一方、日常生活の中でのささやかな、そして切実なお願いごとも。しかし総じて家族への前向きな思いであふれる自由回答からは「家族の存在」そのものが子どもたちの強い安心感となり、それを当たり前と捉えずに、真っ直ぐに感謝する子どもたちの姿がみられました。

●感謝の気持ち

  • いつもありがとう。ぼくもみんなのことを助けたいから、いつでも言ってください。(小5男子)

  • この家族が僕の家族で良かった。(小6男子)

  • いつも味方でいてくれてありがとう。家族がいてくれるから毎日楽しいし、嫌なことも忘れられて元気でいられるから本当に感謝しています。(中2男子)

●大好き!な気持ち

  • いつもありがとうだいだいだいだいだいだいすきだよーーーー(小4女子)

  • 産んでくれてありがとう。愛してるよ。(中1男子)

●健康を願う気持ち

  • これからも、健康で、普通に生活して行こうね。(小6女子)

  • 友だちの両親で病気で亡くなった人がいて、すごく悲しいです。自分の両親には恩返しできるくらい、嫌というくらい長生きしてほしいです。(中2男子)

●もっと・ずっと一緒にいたい気持ち

  • お母さんともっともっと遊びたいです。今月はまだ遊べていないので、もっと遊びたいです。(小4女子)

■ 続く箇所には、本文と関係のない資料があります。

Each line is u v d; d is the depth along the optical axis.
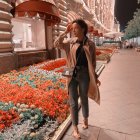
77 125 4.38
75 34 3.94
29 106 4.65
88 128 4.59
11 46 9.27
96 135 4.29
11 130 3.79
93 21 39.53
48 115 4.62
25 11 8.95
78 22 3.89
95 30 28.27
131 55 28.70
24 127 3.82
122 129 4.55
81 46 4.00
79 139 4.11
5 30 9.02
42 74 8.20
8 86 6.28
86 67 4.07
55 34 14.80
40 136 3.81
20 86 6.48
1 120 3.99
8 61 8.88
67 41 4.18
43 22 14.27
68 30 3.98
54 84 6.55
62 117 4.73
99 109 5.75
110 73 12.13
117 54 31.08
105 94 7.33
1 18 8.72
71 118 4.50
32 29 14.40
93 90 4.25
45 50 14.39
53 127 4.27
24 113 4.31
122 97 6.93
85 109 4.42
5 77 7.54
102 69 13.48
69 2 18.92
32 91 5.69
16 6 9.19
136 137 4.21
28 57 11.50
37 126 4.16
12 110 4.30
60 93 5.63
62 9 16.72
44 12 9.19
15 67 9.60
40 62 12.70
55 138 3.93
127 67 14.91
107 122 4.90
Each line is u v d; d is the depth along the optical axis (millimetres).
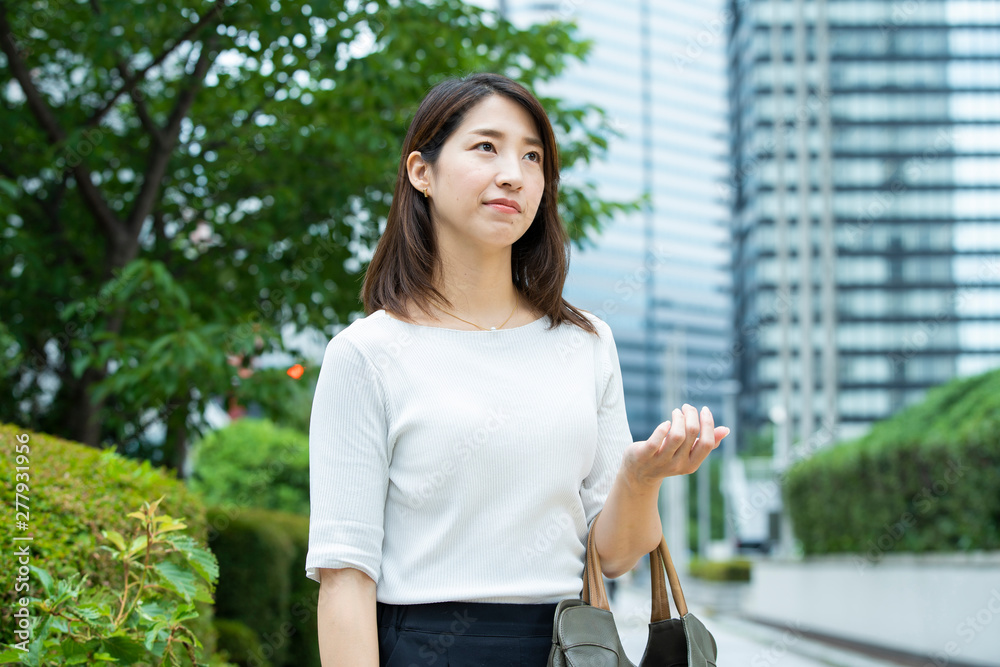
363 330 1449
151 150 5891
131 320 5828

  • これからも、一緒に生きていこうね。(小6女子)

●いろいろなお願いごと

  • 社会の愚痴をこちらに言って来ないで。(小4女子)

  • 反抗期なのでかんべんしてください。(中1男子)

おとな研究員
おとな研究員
おとな研究員

「家族」って何なんだろう?基盤であることの安心感と、近すぎる関係だから時にはうまくいかないことも、切っても切れない関係だからこそ、ともすれば“しがらみ”もあります。全部ひっくるめての「家族」であり、その様相・形はさまざまであるはず。

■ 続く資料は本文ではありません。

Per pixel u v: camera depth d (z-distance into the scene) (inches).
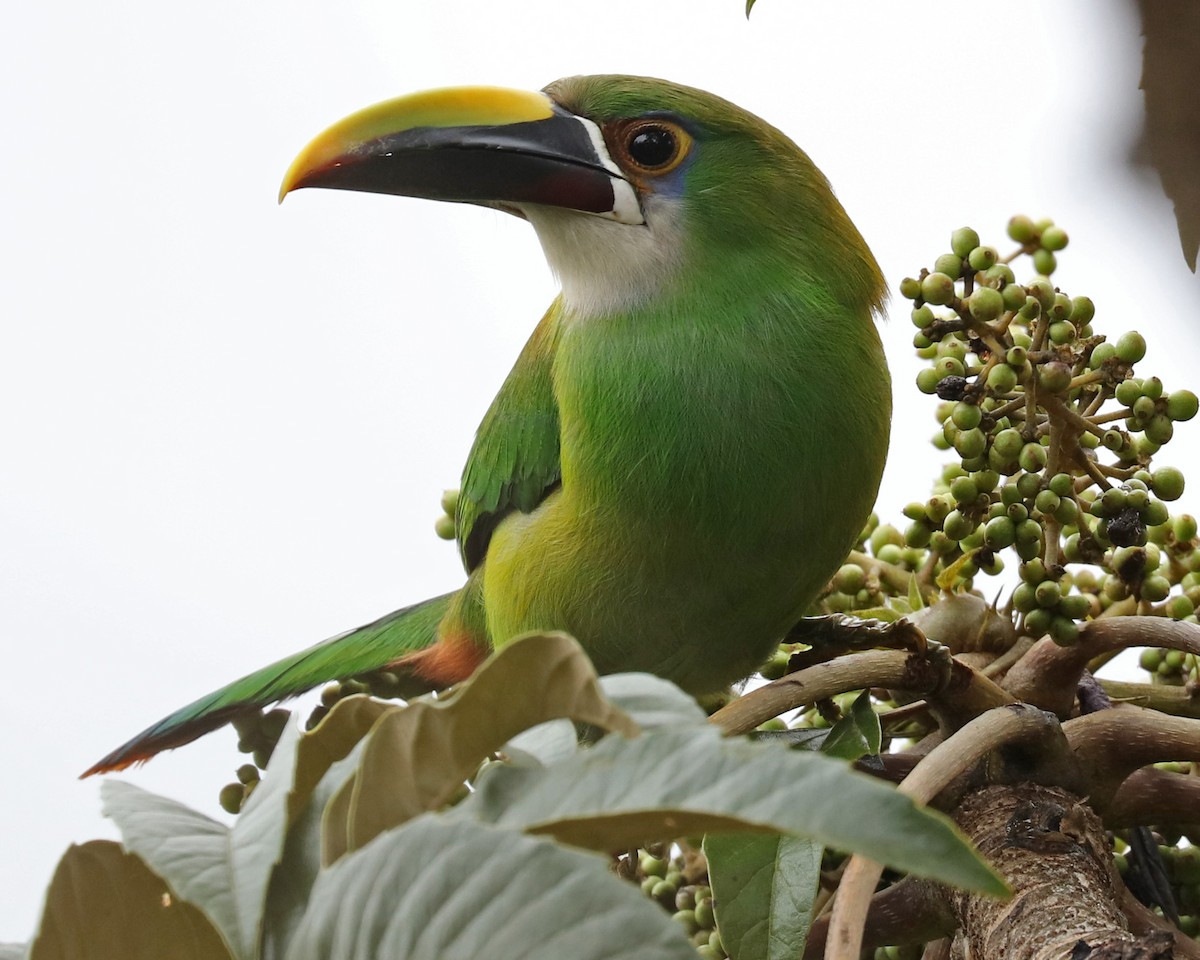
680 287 133.6
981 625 109.0
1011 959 82.2
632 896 45.7
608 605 137.1
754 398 129.3
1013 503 103.8
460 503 157.9
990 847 90.1
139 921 61.2
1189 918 112.8
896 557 133.8
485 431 152.6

子どもたちの瞳には「家族」がどのように映っているのか。そんな思いが調査のきっかけです。
全員一緒に過ごせる時間は限られながらも、父親は「自分のことを応援」「困った時に助けてくれる」存在のほか、家族の世話や家事など4割超。母親も家事全般や相談相手など多くの項目でスコアが8割を超える結果と、子どもたちに映るそれぞれの役割の広がりが垣間見えました。

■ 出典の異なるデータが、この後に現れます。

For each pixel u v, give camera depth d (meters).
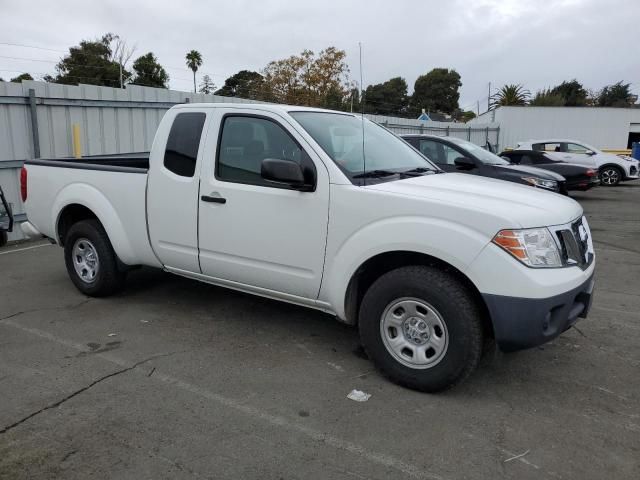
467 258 3.29
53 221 5.61
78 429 3.12
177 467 2.79
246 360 4.11
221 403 3.45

家族の存在に対し、自由回答からは忙しい日々の中でご飯を作ってくれること、習い事や部活、勉強へのサポート、そして友人関係での悩み事に対して寄り添ってくれたことなど、たくさんの感謝の言葉が並ぶ一方、理不尽な怒られ方などへの小言も。

しかし、そんなときがあっても家族へ伝えたいことは「ありがとう」を筆頭に「大好き」「これからも健康でいてね」「ずっと一緒にいたい」。そんな率直な想いがあふれる言葉一つ一つから、子どもたちにとっては何か特別なことが大事なのではなく、毎日の生活の営みから生まれる関係性こそが大切なのではと感じさせられました。

「家族仲が良い」計は9割。仲の良さのみならず、家族がいてくれることへの感謝の背景にはもしかしたらコロナ禍や自然災害などの不安定な社会状況も要因としてあるのかもしれません。あらためて「仲の良さ」とはどこからくるのか、そもそも「仲が良い」とは何か。その概念自体への振り返りが必要だと感じています。
                                        (研究員 田口)

調査概要

小中学生男女を対象に、子どもをとりまくさまざまなトピックスについて聴取する調査です。「子ども」「ことば」「教育」に関するトピックスについて、子どもたち自身がどう感じ、考えているのかを明らかにすることを目的としています。

調査エリア
全国
調査対象
小学4年生~中学3年生の男女とその保護者(600組)
調査日
2024年9月22日
調査分析
公益財団法人博報堂教育財団 こども研究所
調査方法
インターネット調査
調査機関
QO株式会社

子どもの回答にあたっては、保護者の監督のもとで行っております。